One was John Miska, a bearded, tie-dye-wearing man who was busted after he purchased razor blades at a downtown drugstore.
"A group of white nationalists came to a peaceful Virginia town seeking to use hate and division to incite violence against fair-minded, innocent civilians", Warner tweeted.
Bro, who was not in Charlottesville past year when her daughter was killed, said she understands why some people are in "high anxiety", particularly people who may have seen the violence and are "still living the trauma of that".
As many businesses in a popular downtown shopping district began to open Saturday, law enforcement officers outnumbered visitors.
Concrete barriers and metal fences were put up and police were searching bags at checkpoints.
Trump drew scorn after the Charlottesville bloodshed for initially avoiding any condemnation of the torch-bearing white nationalists who took part in that rally.
Violent fighting broke out between attendees and counter-protesters that day.
Preparations have been in the works for Sunday's event for months between law local enforcement agencies, U.S. Park Police and the U.S. Secret Service.
In a deposition, however, Kessler stated he had no regrets or remorse about his role in the Charlottesville rally and takes no responsibility for the violence, according to the AP.

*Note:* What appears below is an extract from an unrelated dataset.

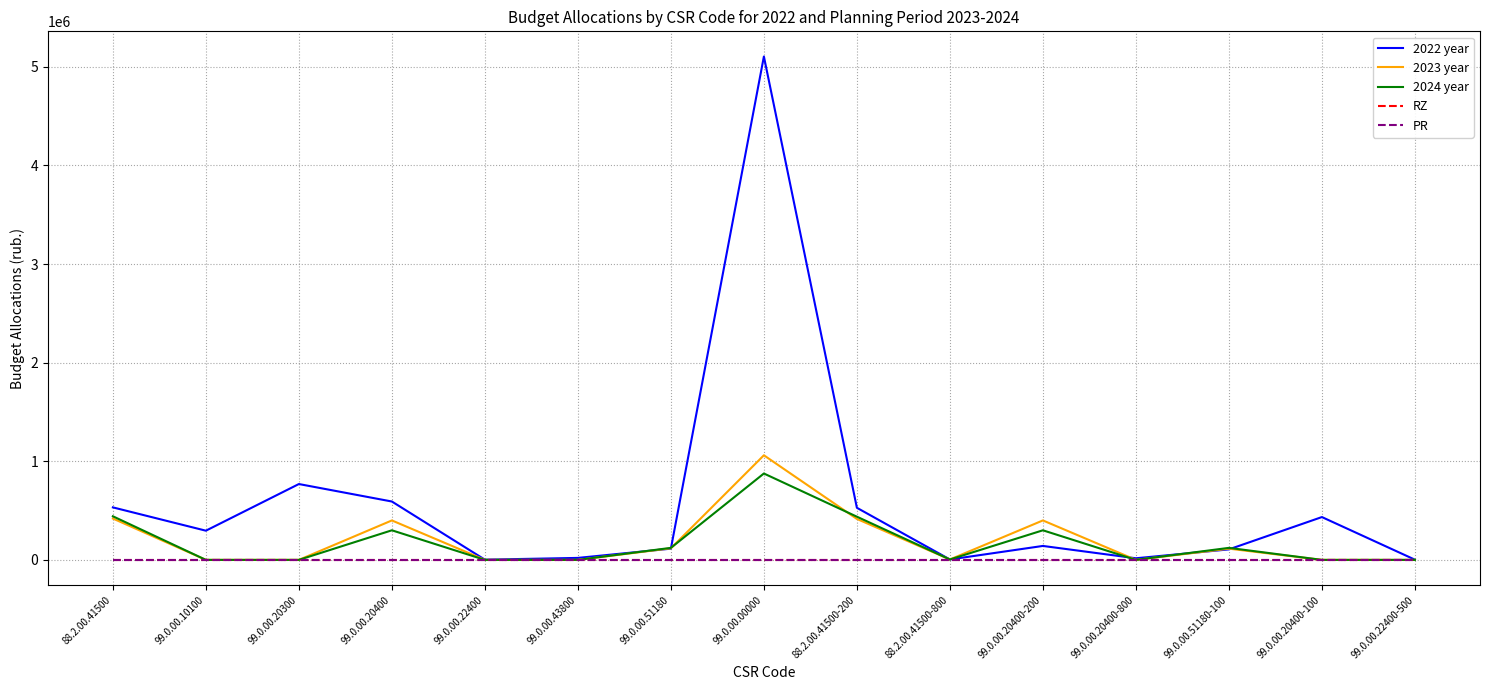

Which series changed the most between 99.0.00.20400-200 and 99.0.00.20400-100?

2023 year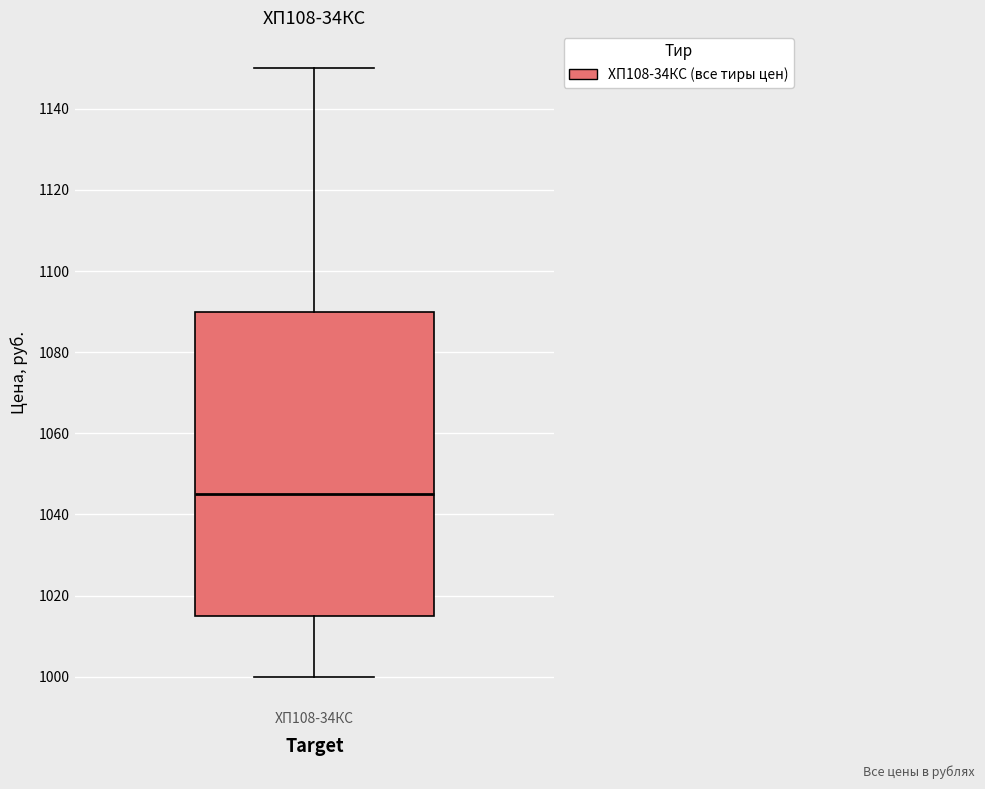

Where is the lower edge of the box for ХП108-34КС on the y-axis? The values are not printed on the chart, so give them approximately, as read against the axis.

1016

"We acted in advance of last year's horrific event in Charlottesville and if we become aware of similar information we won't hesitate to do so again", the company said in a statement.
"Last year, I was afraid of the Nazis".
Carlson said police didn't intervene to help her or her friends that night past year.

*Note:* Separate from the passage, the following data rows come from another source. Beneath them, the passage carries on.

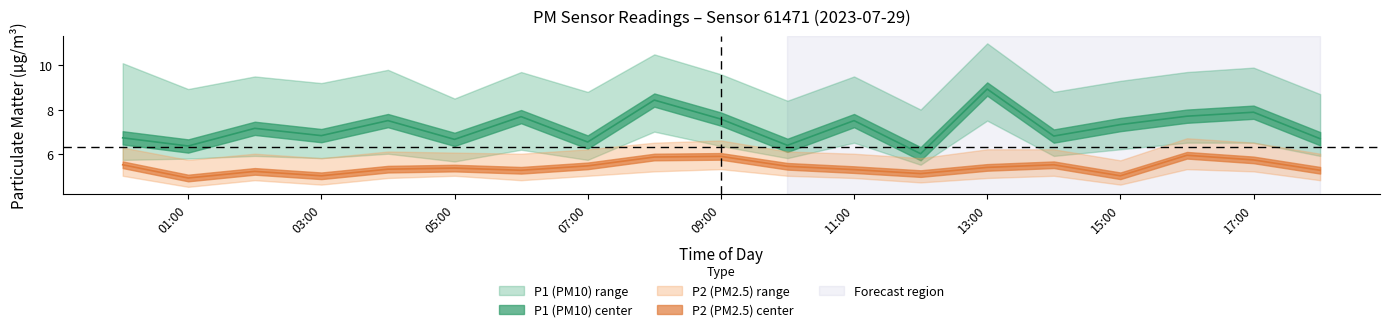

True or false: P2_upper and P1_upper intersect in this chart.

False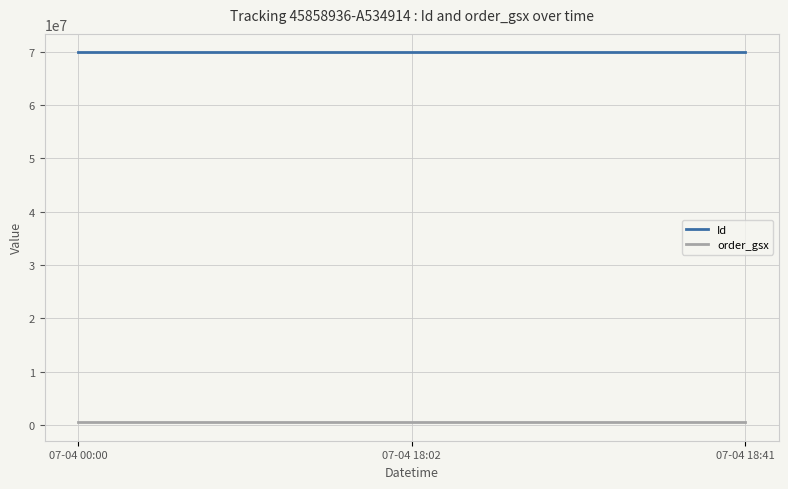

What is the greatest value displayed?

69887871.0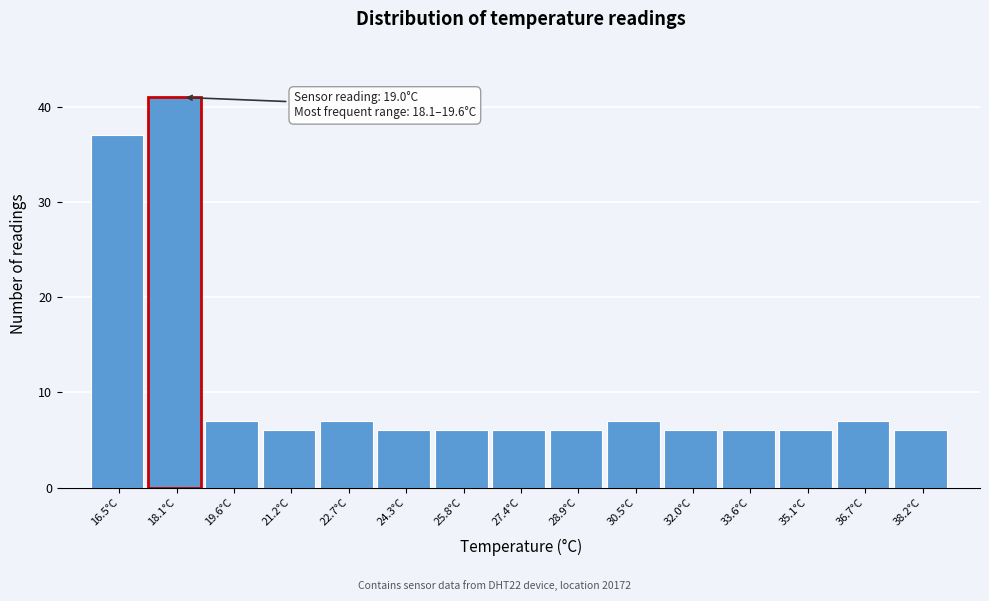

Reading right to left, extract all data points from this chart.

6	7	6	6	6	7	6	6	6	6	7	6	7	41	37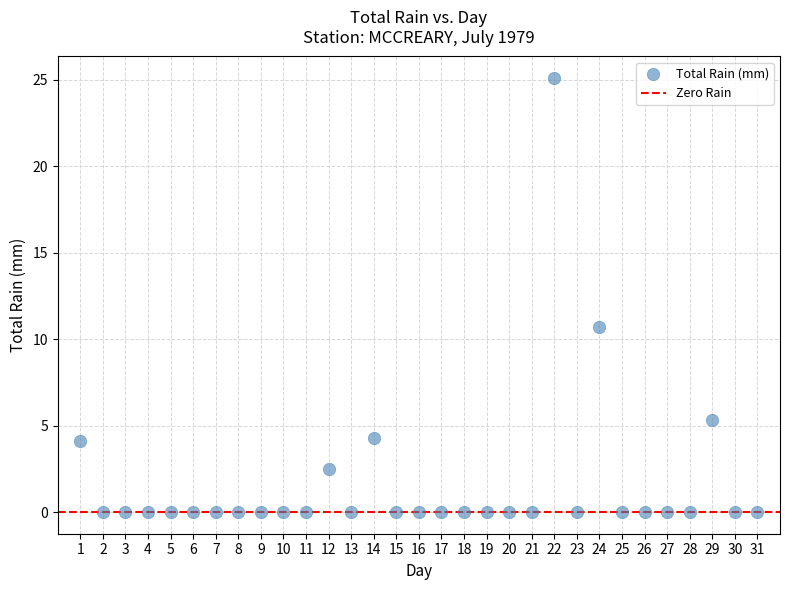

What Y value in the scatter plot is closest to 12?

10.7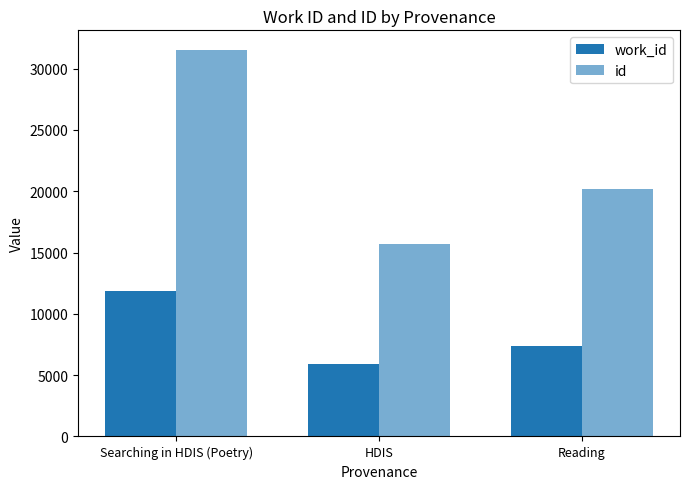

How many bars are there in total?

6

"I was told, 'Yes, it did.' I was asked if this was classified, they said, 'No, it is not.' I waited until today", he explained.
Referring to Russian Federation, the congressman said, "They use events like this divisive racial fight. and this is the sort of thing they do". Merchants already suffered a downturn after last year's event; sales tax revenue dropped 11 percent in September 2017 compared with the year before, according to city figures.
Police in Charlottesville on Saturday arrested three people inside and near the security area in downtown - a 28-year-old man for trespassing twice, a 64-year-old man for possession of razors, something prohibited items during the rally events, and a 53-year-old man for being drunk in public.
On Saturday, students and activists plan to hold a "Rally for Justice" on campus while the university is hosting a "morning of reflection and renewal", with poetry readings and musical performances.
Ryan recalled how a group of students and community members faced off against the white supremacist marchers near a statue of Thomas Jefferson on campus, calling it a "remarkable moment of courage and bravery".
Newsham said no guns will be allowed near the rally sites, even if someone has a legal carry permit.
Multiple events are planned in the Charlottesville area from Friday through Sunday to mark the anniversary of the rally, Northam's office said.
Last year, 32-year-old Heather Heyer was killed when she was struck by a vehicle that had plowed into a crowd of counter-protesters.
A year later, Fields is behind bars and facing a slew of charges, including federal hate crimes.
State police and Charlottesville police were unable to communicate by radio the day of the rally because they were on different channels, the report said, and commanders "instructed their officers not to intervene in all but the most serious physical confrontations".